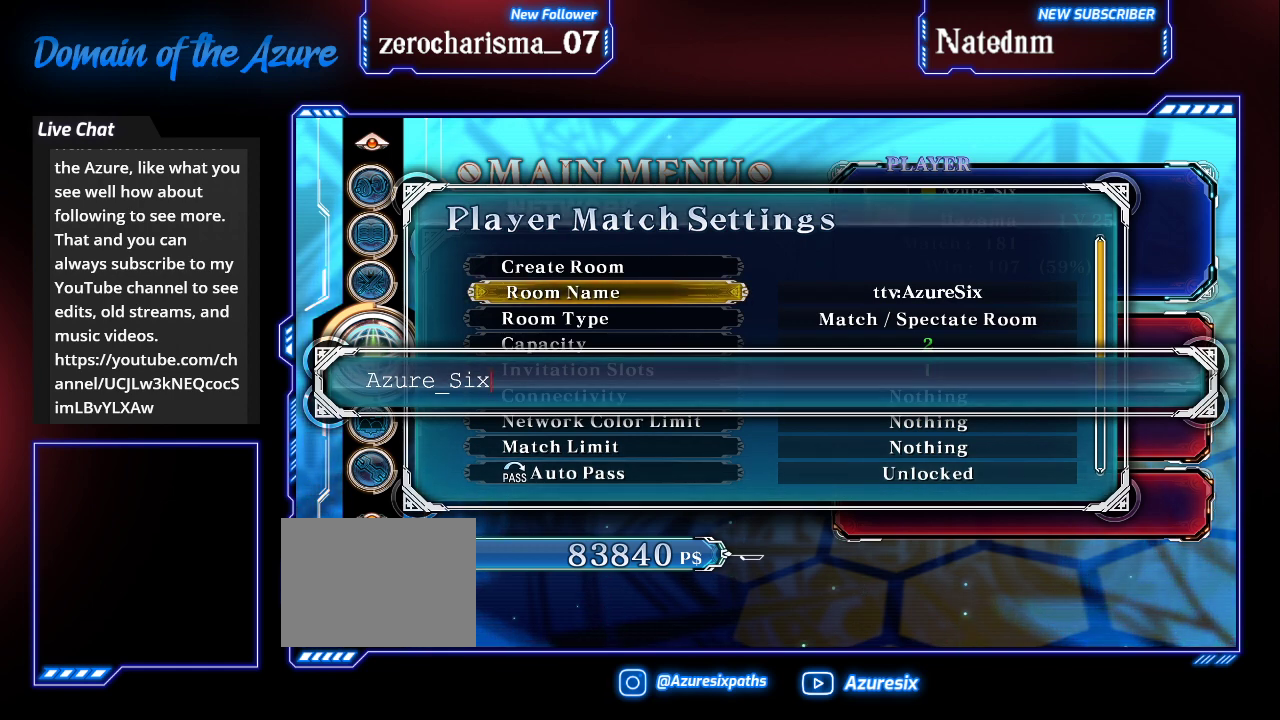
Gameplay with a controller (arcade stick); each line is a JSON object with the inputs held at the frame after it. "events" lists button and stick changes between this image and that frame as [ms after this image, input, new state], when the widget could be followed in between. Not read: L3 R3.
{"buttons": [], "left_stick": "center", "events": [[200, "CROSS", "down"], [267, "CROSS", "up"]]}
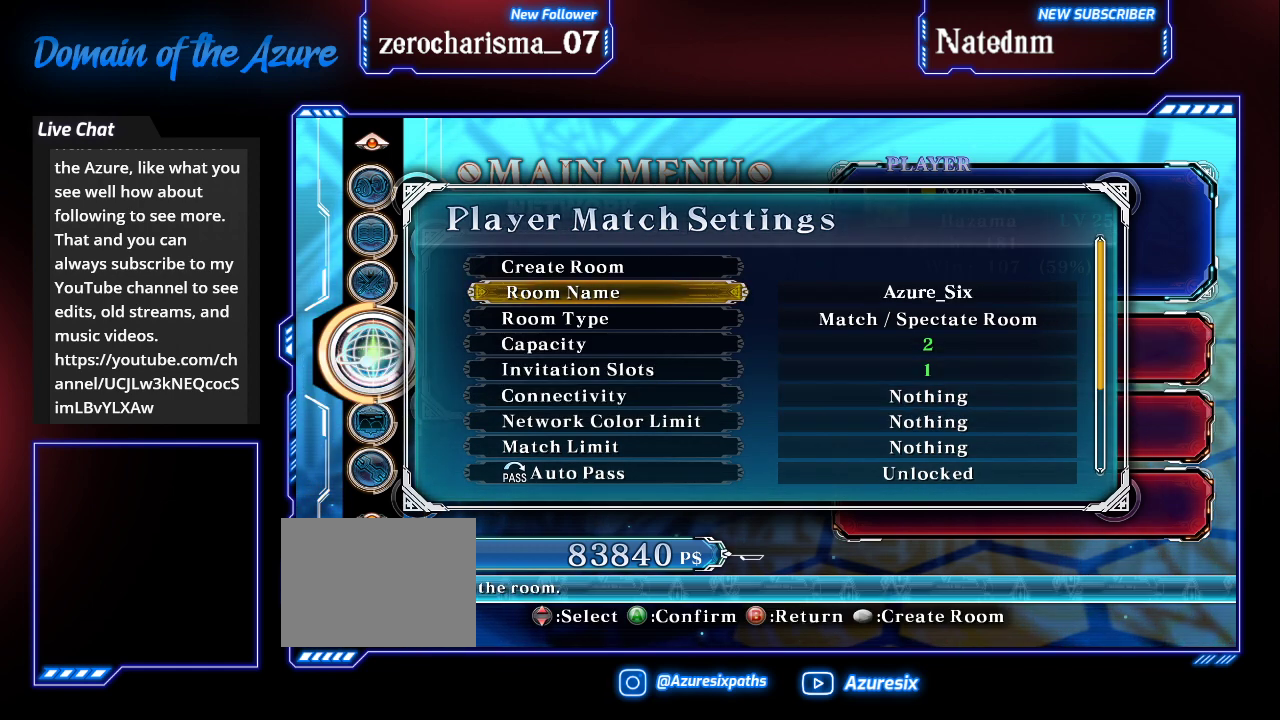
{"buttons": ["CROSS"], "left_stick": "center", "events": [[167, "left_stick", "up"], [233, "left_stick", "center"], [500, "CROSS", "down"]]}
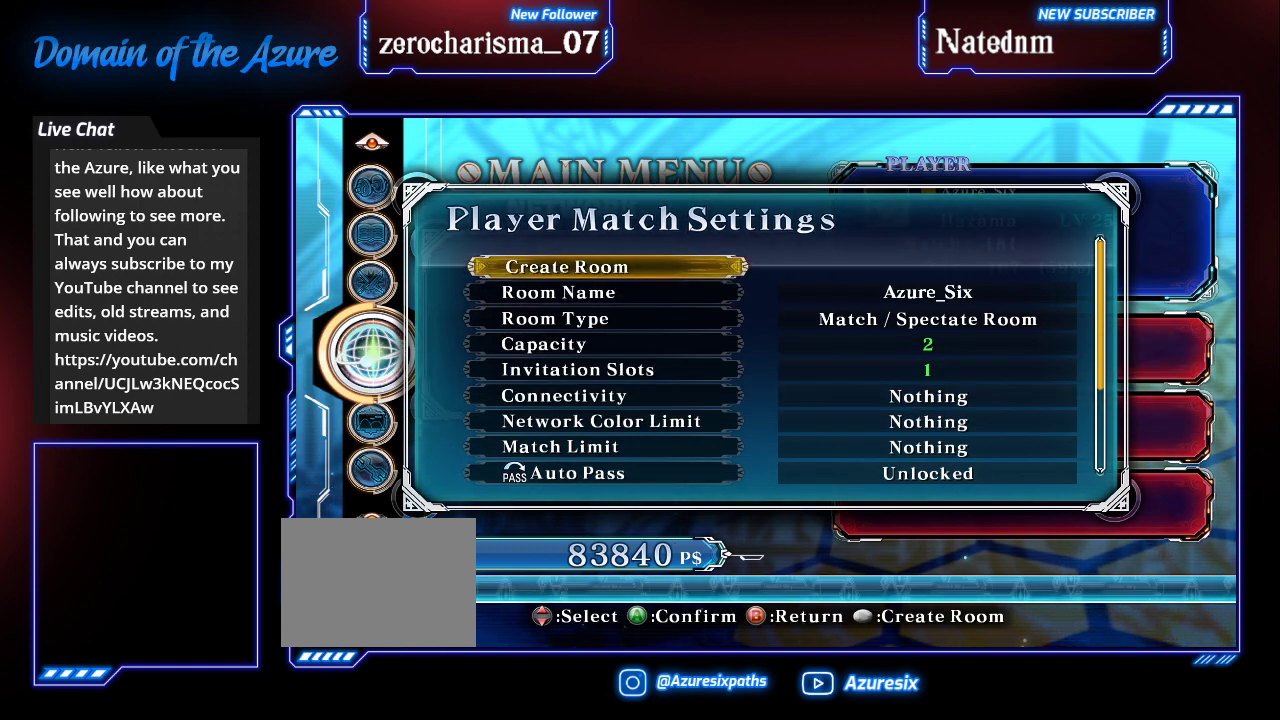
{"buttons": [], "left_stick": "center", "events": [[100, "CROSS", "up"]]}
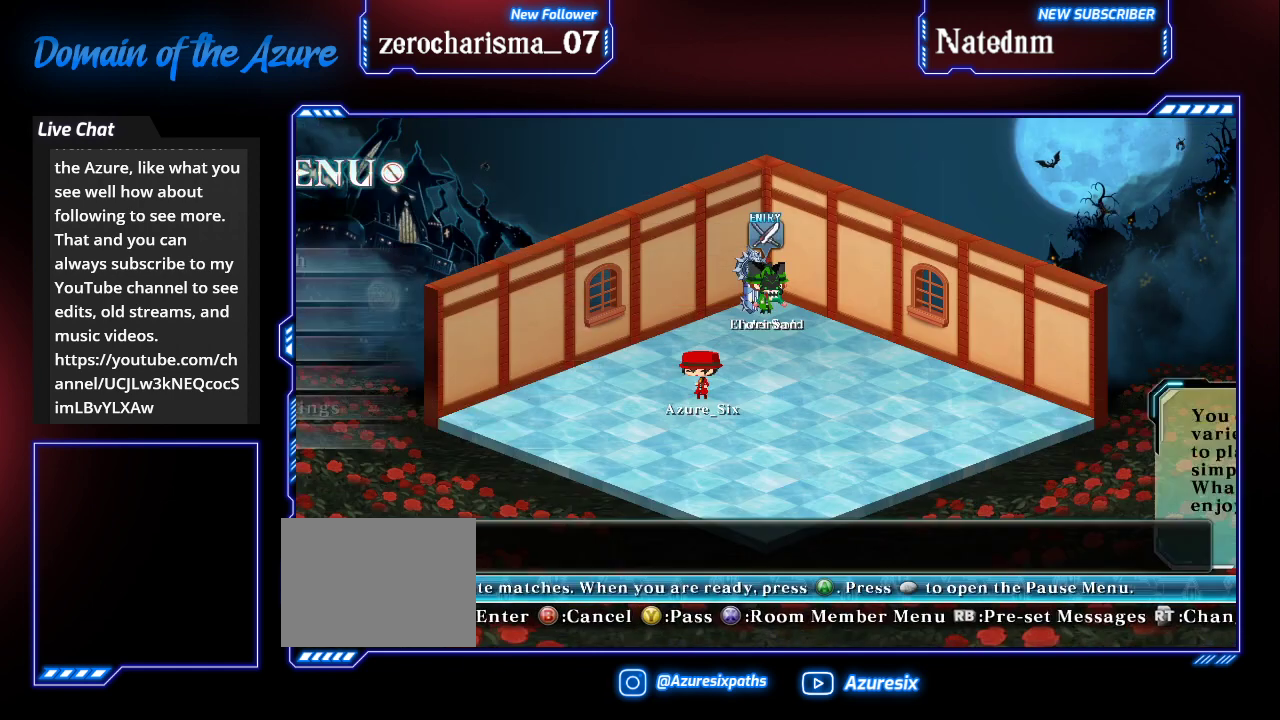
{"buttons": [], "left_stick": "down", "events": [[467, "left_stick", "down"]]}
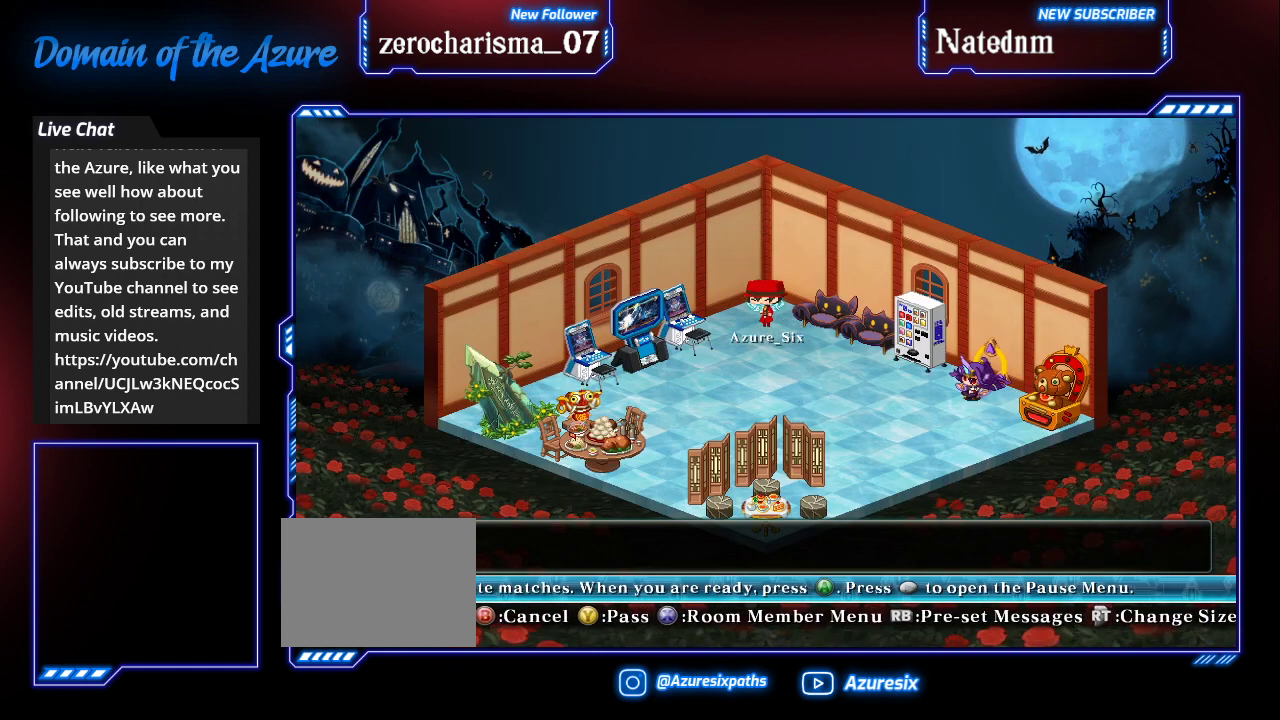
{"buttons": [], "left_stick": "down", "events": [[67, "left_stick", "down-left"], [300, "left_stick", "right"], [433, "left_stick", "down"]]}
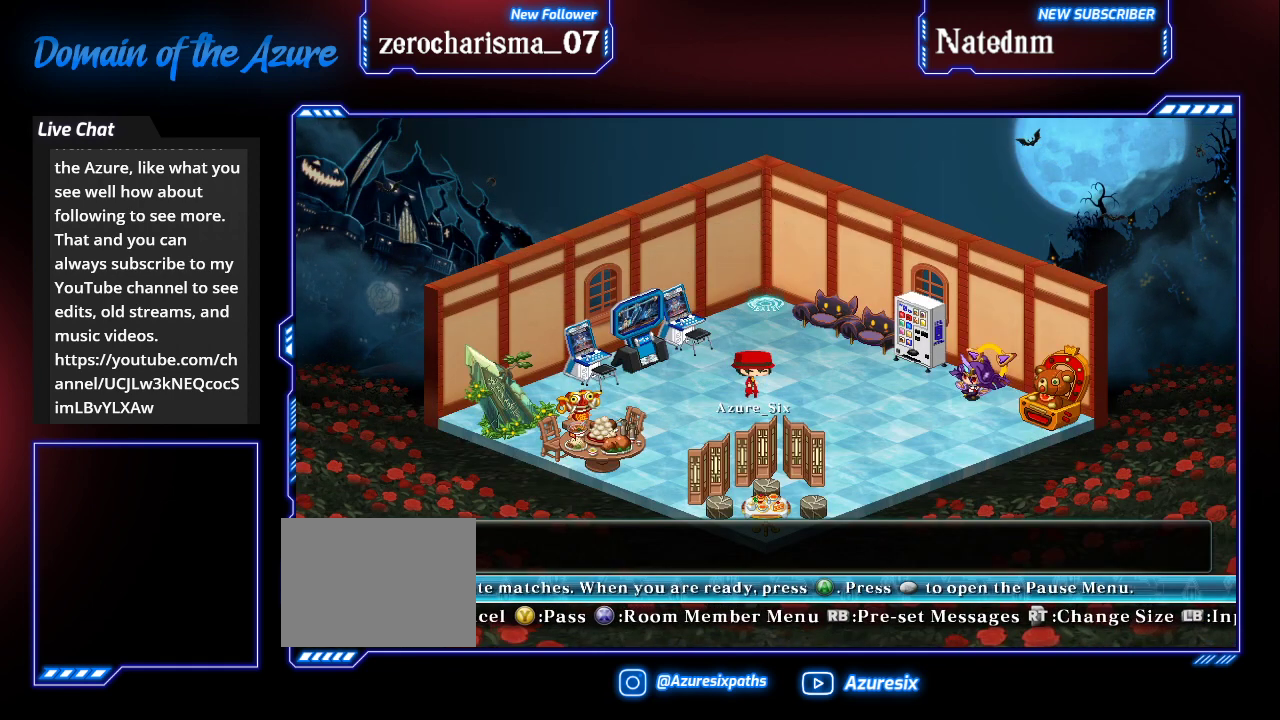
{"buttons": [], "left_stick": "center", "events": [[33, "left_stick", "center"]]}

- WHAT TO DO: Copy out every line of the data exactly, leaving the images behind.

- RESPONSE FOR THIS EXERCISE:
Gameplay with a controller (arcade stick); each line is a JSON object with the inputs held at the frame after it. "events" lists button and stick changes between this image and that frame as [ms after this image, input, new state], when the widget could be followed in between. Not read: L3 R3.
{"buttons": [], "left_stick": "center", "events": [[200, "CROSS", "down"], [267, "CROSS", "up"]]}
{"buttons": ["CROSS"], "left_stick": "center", "events": [[167, "left_stick", "up"], [233, "left_stick", "center"], [500, "CROSS", "down"]]}
{"buttons": [], "left_stick": "center", "events": [[100, "CROSS", "up"]]}
{"buttons": [], "left_stick": "down", "events": [[467, "left_stick", "down"]]}
{"buttons": [], "left_stick": "down", "events": [[67, "left_stick", "down-left"], [300, "left_stick", "right"], [433, "left_stick", "down"]]}
{"buttons": [], "left_stick": "center", "events": [[33, "left_stick", "center"]]}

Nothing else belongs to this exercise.